Rick Wehner, co-founder of Littleton-based Brewery Finance, has averaged more than a deal a week for the past decade. "Since 2005, we've funded somewhere in the neighborhood of 900 expansion projects for $44 million," he says.
Back then, Wehner had worked in equipment finance and leasing for a decade before going out on his own to start 5280 Financial with his brother, Skip. At the time, Rick was "beating the bushes" looking for clients when he was helping his friend and homebrewing supplier, Kevin DeLange of Dry Dock Brewing in Aurora.
"I was a customer of his at The Brew Hut," says Rick. "I was helping him paint the walls of the brewery for free beer."
On a break, he started leafing through a Brewers Association vendor directory sitting on the bar. "There wasn't a single financial company to help bridge the gap between equipment manufacturers and breweries," says Wehner. "The bottom line: Even though I was having some success with 5280, there was no passion there. Because I was a homebrewer and I loved the brewing industry, I wanted to work with people who loved what they were doing."
It was on the heels of the first craft brewing crash in the early 21st century. "A lot of banks stopped funding brewery deals," he says. Rick thought it would amount to a couple deals a month "to break up the monotony" and launched Brewery Finance with his brother under the 5280 Financial umbrella. "My goal was never to be a full-time brewery finance guy. I just wanted something fun." But within a few months, Wehner was working "all day every day trying to find money for breweries."
In 2011, Pinnacle Capital Partners acquired 5280 and Brewery Finance. It was a good match, says Rick: "They had the money, we had the business."
The business is now "coast to coast," he says. "We even do some business in Hawaii when we have the opportunity. We tend to get more bullish on deals in our backyard where we have boots on the ground. We take greater risks."
"It used to be we were the only lender out there focused on breweries," says Rick. "Banks were really bashful working with breweries, but that's changed."

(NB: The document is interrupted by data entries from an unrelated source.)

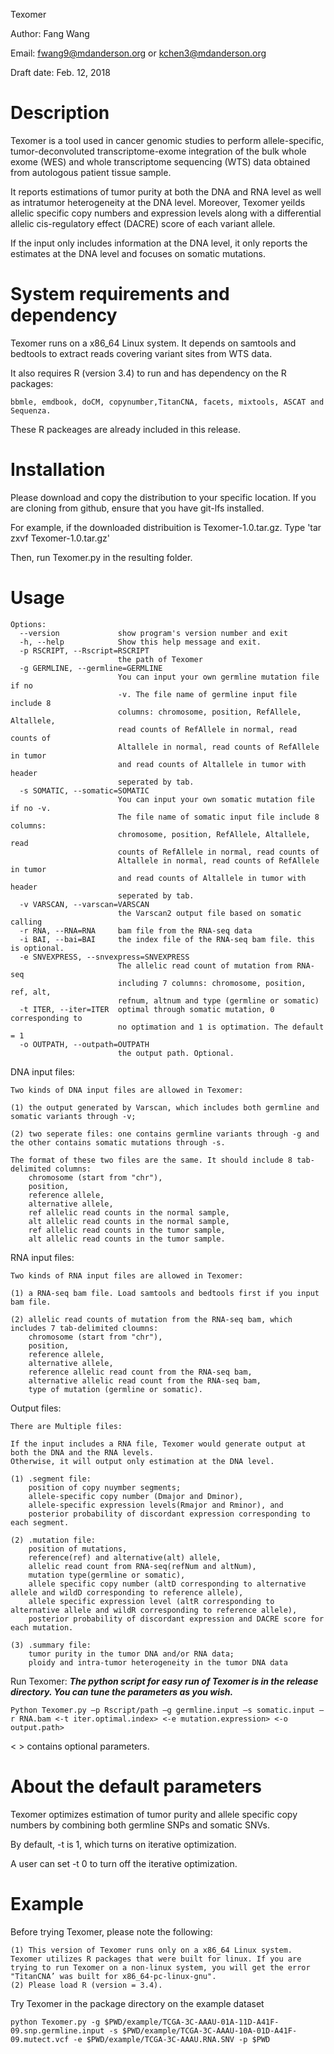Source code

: Texomer

Author: Fang Wang

Email: fwang9@mdanderson.org or kchen3@mdanderson.org

Draft date: Feb. 12, 2018

Description
===========
Texomer is a tool used in cancer genomic studies to perform allele-specific, tumor-deconvoluted transcriptome-exome integration of the bulk whole exome (WES) and whole transcriptome sequencing (WTS) data obtained from autologous patient tissue sample.

It reports estimations of tumor purity at both the DNA and RNA level as well as intratumor heterogeneity at the DNA level. Moreover, Texomer yeilds allelic specific copy numbers and expression levels along with a differential allelic cis-regulatory effect (DACRE) score of each variant allele.

If the input only includes information at the DNA level, it only reports the estimates at the DNA level and focuses on somatic mutations.

System requirements and dependency
==================================
Texomer runs on a x86_64 Linux system. It depends on samtools and bedtools to extract reads covering variant sites from WTS data.

It also requires R (version 3.4)
to run and has dependency on the R packages:

	bbmle, emdbook, doCM, copynumber,TitanCNA, facets, mixtools, ASCAT and Sequenza.

These R packeages are already included in this release.

Installation
============
Please download and copy the distribution to your specific location. If you are cloning from github, ensure that you have git-lfs installed.

For example, if the downloaded distribuition is Texomer-1.0.tar.gz.
	Type 'tar zxvf Texomer-1.0.tar.gz'

Then, run Texomer.py in the resulting folder.

Usage
=====
```
Options:
  --version             show program's version number and exit
  -h, --help            Show this help message and exit.
  -p RSCRIPT, --Rscript=RSCRIPT
                        the path of Texomer
  -g GERMLINE, --germline=GERMLINE
                        You can input your own germline mutation file if no
                        -v. The file name of germline input file include 8
                        columns: chromosome, position, RefAllele, Altallele,
                        read counts of RefAllele in normal, read counts of
                        Altallele in normal, read counts of RefAllele in tumor
                        and read counts of Altallele in tumor with header
                        seperated by tab.
  -s SOMATIC, --somatic=SOMATIC
                        You can input your own somatic mutation file if no -v.
                        The file name of somatic input file include 8 columns:
                        chromosome, position, RefAllele, Altallele, read
                        counts of RefAllele in normal, read counts of
                        Altallele in normal, read counts of RefAllele in tumor
                        and read counts of Altallele in tumor with header
                        seperated by tab.
  -v VARSCAN, --varscan=VARSCAN
                        the Varscan2 output file based on somatic calling
  -r RNA, --RNA=RNA     bam file from the RNA-seq data
  -i BAI, --bai=BAI     the index file of the RNA-seq bam file. this is optional.
  -e SNVEXPRESS, --snvexpress=SNVEXPRESS
                        The allelic read count of mutation from RNA-seq
                        including 7 columns: chromosome, position, ref, alt,
                        refnum, altnum and type (germline or somatic)
  -t ITER, --iter=ITER  optimal through somatic mutation, 0 corresponding to
                        no optimation and 1 is optimation. The default = 1
  -o OUTPATH, --outpath=OUTPATH
                        the output path. Optional.
```

DNA input files:

	Two kinds of DNA input files are allowed in Texomer:

	(1) the output generated by Varscan, which includes both germline and somatic variants through -v;

	(2) two seperate files: one contains germline variants through -g and the other contains somatic mutations through -s.

	The format of these two files are the same. It should include 8 tab-delimited columns:
		chromosome (start from "chr"),
		position,
		reference allele,
		alternative allele,
		ref allelic read counts in the normal sample,
		alt allelic read counts in the normal sample,
		ref allelic read counts in the tumor sample,
		alt allelic read counts in the tumor sample.

RNA input files:

	Two kinds of RNA input files are allowed in Texomer:

	(1) a RNA-seq bam file. Load samtools and bedtools first if you input bam file.

	(2) allelic read counts of mutation from the RNA-seq bam, which includes 7 tab-delimited cloumns:
		chromosome (start from "chr"),
		position,
		reference allele,
		alternative allele,
		reference allelic read count from the RNA-seq bam,
		alternative allelic read count from the RNA-seq bam,
		type of mutation (germline or somatic).    

Output files:

	There are Multiple files:

	If the input includes a RNA file, Texomer would generate output at both the DNA and the RNA levels.
	Otherwise, it will output only estimation at the DNA level.

	(1) .segment file:
		position of copy nuymber segments;
		allele-specific copy number (Dmajor and Dminor),
		allele-specific expression levels(Rmajor and Rminor), and
		posterior probability of discordant expression corresponding to each segment.

	(2) .mutation file:
		position of mutations,
		reference(ref) and alternative(alt) allele,
		allelic read count from RNA-seq(refNum and altNum),
		mutation type(germline or somatic),
		allele specific copy number (altD corresponding to alternative allele and wildD corresponding to reference allele),
		allele specific expression level (altR corresponding to alternative allele and wildR corresponding to reference allele),
		posterior probability of discordant expression and DACRE score for each mutation.

	(3) .summary file:
		tumor purity in the tumor DNA and/or RNA data;
		ploidy and intra-tumor heterogeneity in the tumor DNA data

Run Texomer:
***The python script for easy run of Texomer is in the release directory. You can tune the
parameters as you wish.***

	Python Texomer.py –p Rscript/path –g germline.input –s somatic.input –r RNA.bam <-t iter.optimal.index> <-e mutation.expression> <-o output.path>

< > contains optional parameters.

About the default parameters
========================
Texomer optimizes estimation of tumor purity and allele specific copy numbers by combining both germline SNPs and somatic SNVs.

By default, -t is 1, which turns on iterative optimization.

A user can set -t 0 to turn off the iterative optimization.


Example
=====
Before trying Texomer, please note the following:

	(1) This version of Texomer runs only on a x86_64 Linux system. Texomer utilizes R packages that were built for linux. If you are trying to run Texomer on a non-linux system, you will get the error "TitanCNA’ was built for x86_64-pc-linux-gnu".
	(2) Please load R (version = 3.4).

Try Texomer in the package directory on the example dataset

	python Texomer.py -g $PWD/example/TCGA-3C-AAAU-01A-11D-A41F-09.snp.germline.input -s $PWD/example/TCGA-3C-AAAU-10A-01D-A41F-09.mutect.vcf -e $PWD/example/TCGA-3C-AAAU.RNA.SNV -p $PWD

Brewery Finance offers "a nice complement" to traditional financing, he adds. "One of the things we do really well is play nice with banks and other forms of financing," says Wehner. A $500,000 bank loan "doesn't go far when you're expanding a brewery," plus it comes with a blanket lien on the side.
"There are a lot more financial options, but banks are still banks," he says. "They have to check boxes. For breweries in business for less than two years, those boxes are harder to check."
Used equipment is a good fit for fledgling operations, says Rick. "We're helping fund used equipment, which is something not every lender is interested in doing," he says. "It's harder to peg the value. I used to say equipment is worth whatever somebody's willing to pay for it."
Not anymore: Imports have an unpredictable resale value, and the cost of shipping can also impact prices. "Ten years ago, you could count the number of fermenter manufacturers on your hand," says Rick. "Now there are dozens of them."
Wehner recommends breweries lease used equipment. Brewery Finance's clients typically sign a contract to rent all kinds of brewing equipment with an option to buy at the end of the term for $1. "It's just about anything you'll find in a brewery, including vehicles, point-of-sale systems, and furniture in the taproom," says Rick.
Consolidation, along with the sheer number of breweries, makes for more used equipment of the market."Now we're seeing more and more of these craft-on-craft acquisitions, or things like Strange Craft and Wit's End merging production," says Rick.
He also points to the sale of Elk Mountain Brewing and its new owners' plan to rebrand the Parker-based operation as Downhill Brewing. Along with contract brewing, it's about the industry making more efficient use of available capacity. "I think you'll see a lot more of that," says Wehner.